Progressively sustainable flows in our rivers get realised, desertification halted, food production enhanced while resources equitably shared and used.

Wood fuel and charcoal demands for household use stand at 94 percent and 27 percent respectively in rural setups. Not to mention other demands of wood products.

These demands can be supplemented through the adoption of green energy and planting of fast-growing tree species like bamboo while promoting sound land-use and forest recovery strategies.

Meanwhile, the destruction of critical natural establishment is detrimental to the collective wellness of the environment.

It matters less the choice of investments or strategies employed or funds allocated to counter or reverse acts of environmental destruction.


The Pareto principle, also known as the law of vital few, suggests that on many events, roughly 80 percent of the effects comes from 20 percent of the causes.

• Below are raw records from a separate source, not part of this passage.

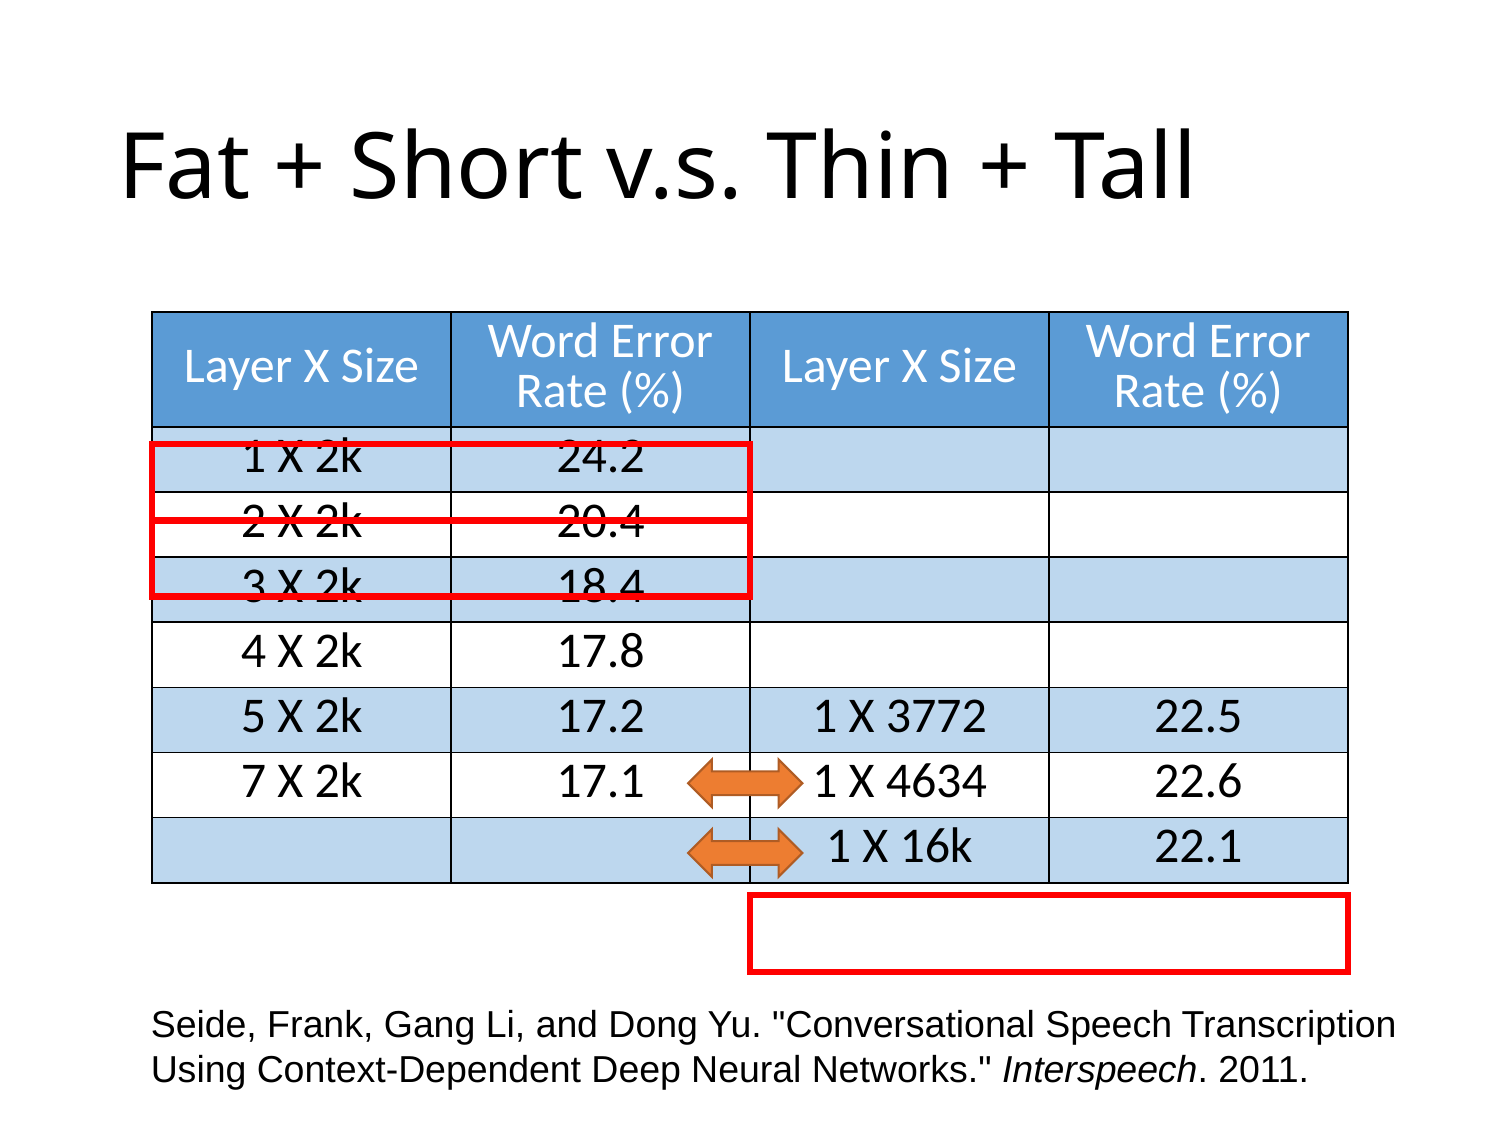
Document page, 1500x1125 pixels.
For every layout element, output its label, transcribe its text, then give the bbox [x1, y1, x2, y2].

table_cell 4 X 2k [153, 623, 450, 687]
table_header Word Error Rate (%) [452, 313, 749, 426]
table_cell 22.1 [1050, 818, 1347, 882]
table_cell 1 X 4634 [751, 753, 1048, 817]
table_cell [1050, 558, 1347, 621]
text_box [151, 443, 751, 519]
text_box [749, 894, 1349, 973]
table_cell [452, 818, 749, 882]
table_cell [751, 623, 1048, 687]
table_cell [1050, 428, 1347, 491]
text_box Seide, Frank, Gang Li, and Dong Yu. "Conversational Speech Transcription Using Context-Dependent Deep Neural Networks." Interspeech. 2011. [136, 992, 1422, 1098]
table_cell 1 X 3772 [751, 688, 1048, 752]
table_cell [1050, 493, 1347, 556]
table_cell 17.2 [452, 688, 749, 752]
table_cell 1 X 16k [751, 818, 1048, 882]
table_header Layer X Size [751, 313, 1048, 426]
table_cell 7 X 2k [153, 753, 450, 817]
table_cell [1050, 623, 1347, 687]
table_cell 17.8 [452, 623, 749, 687]
table_cell 22.5 [1050, 688, 1347, 752]
table_cell 24.2 [452, 428, 749, 443]
table_cell 1 X 2k [153, 428, 450, 443]
table_cell 17.1 [452, 753, 749, 817]
table_cell 22.6 [1050, 753, 1347, 817]
table_cell 18.4 [452, 598, 749, 621]
table_cell 3 X 2k [153, 598, 450, 621]
table_cell [751, 558, 1048, 621]
text_box [151, 519, 751, 598]
table_cell 5 X 2k [153, 688, 450, 752]
table_header Layer X Size [153, 313, 450, 426]
table_cell [153, 818, 450, 882]
table_cell [751, 493, 1048, 556]
table_header Word Error Rate (%) [1050, 313, 1347, 426]
table_cell [751, 428, 1048, 491]
text_box [686, 756, 804, 810]
text_box [686, 826, 804, 880]
title Fat + Short v.s. Thin + Tall [103, 59, 1397, 278]
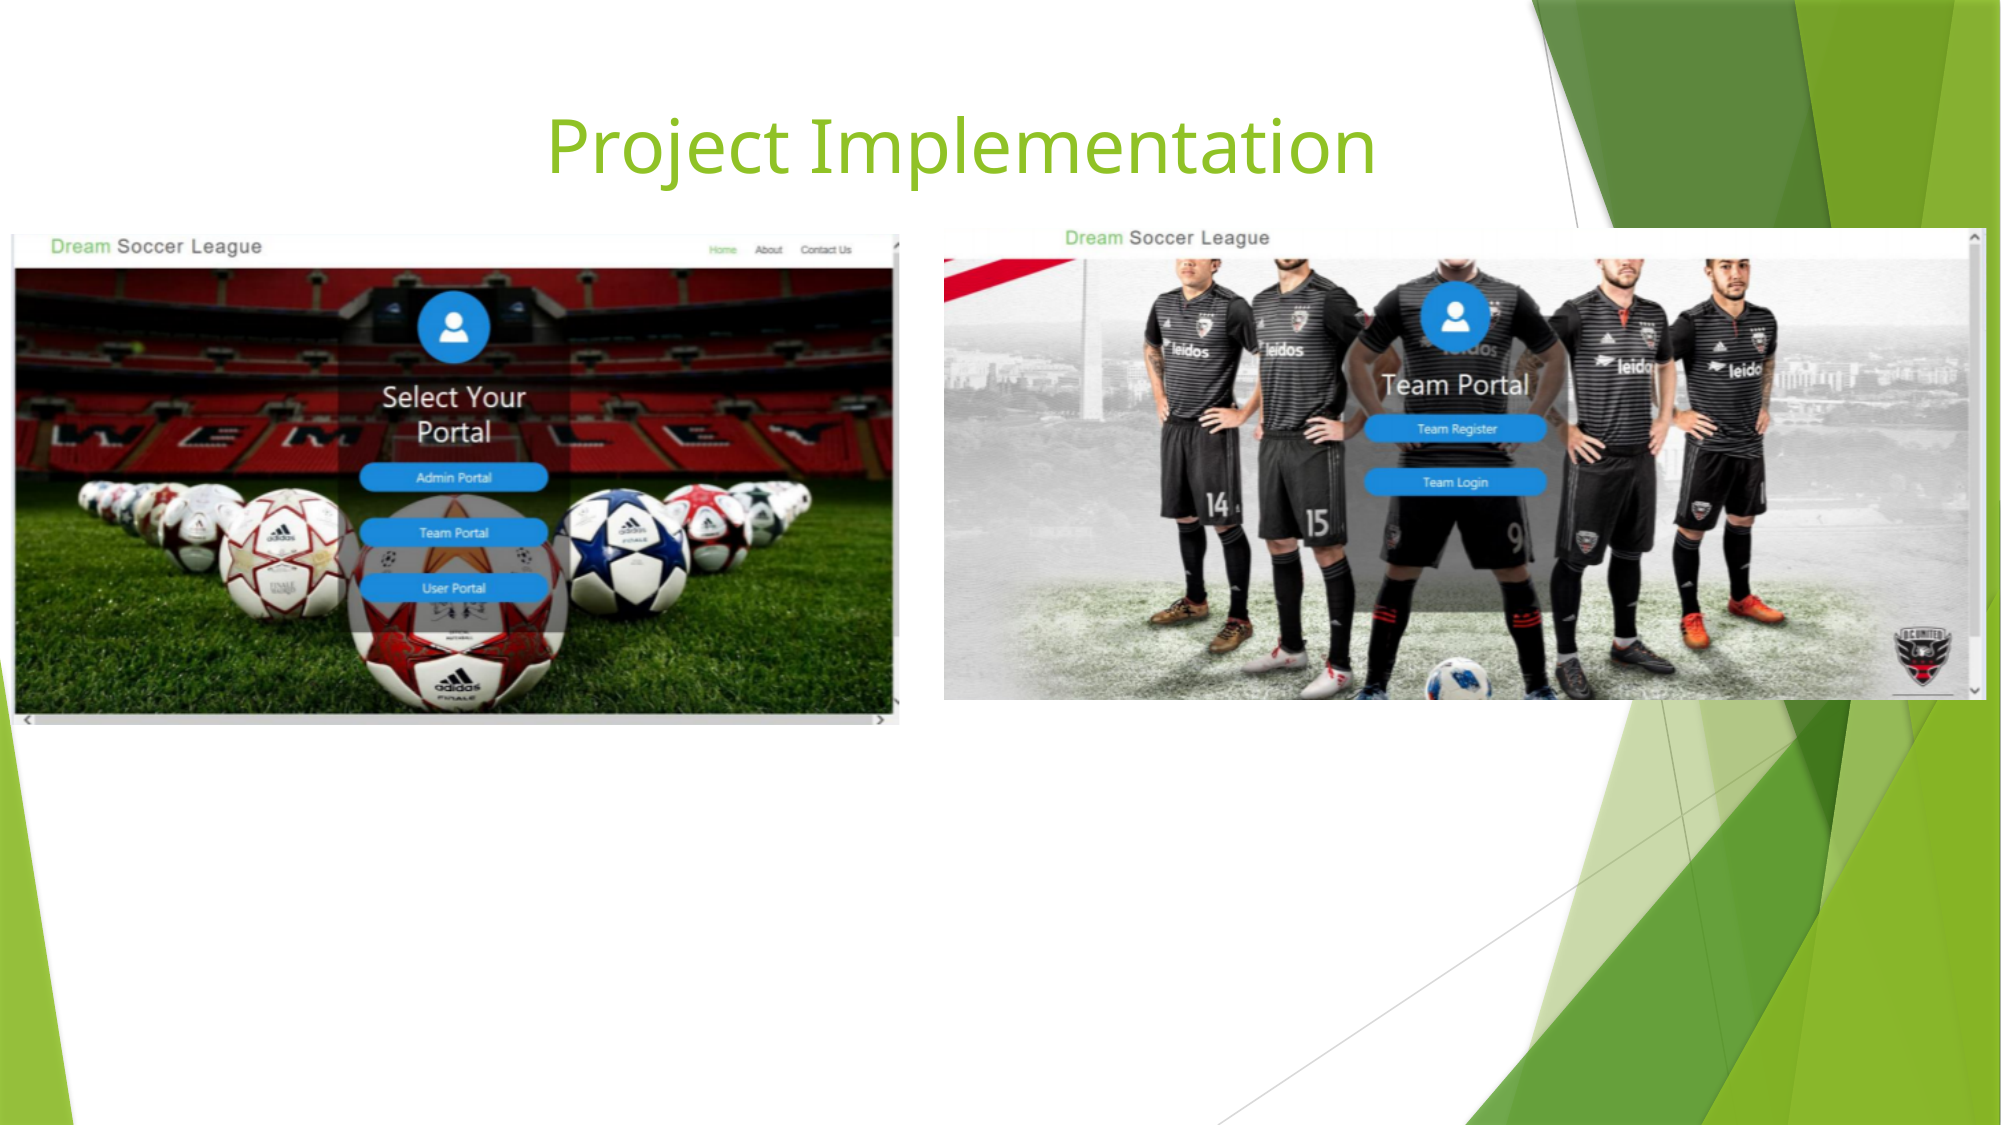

Though viewed in the context of income and wealth distribution among the population, in an environmental sense, modest percentages of destruction can generate damaging effects to communities and livelihoods as witnessed through weather variations.

Probably prudence in strategy choices and priorities is essential, in addition to resource allocation and utilisation only for intended purposes and to that which guarantees value for money.

With priorities, results can be prompt, and community needs met effectively and efficiently.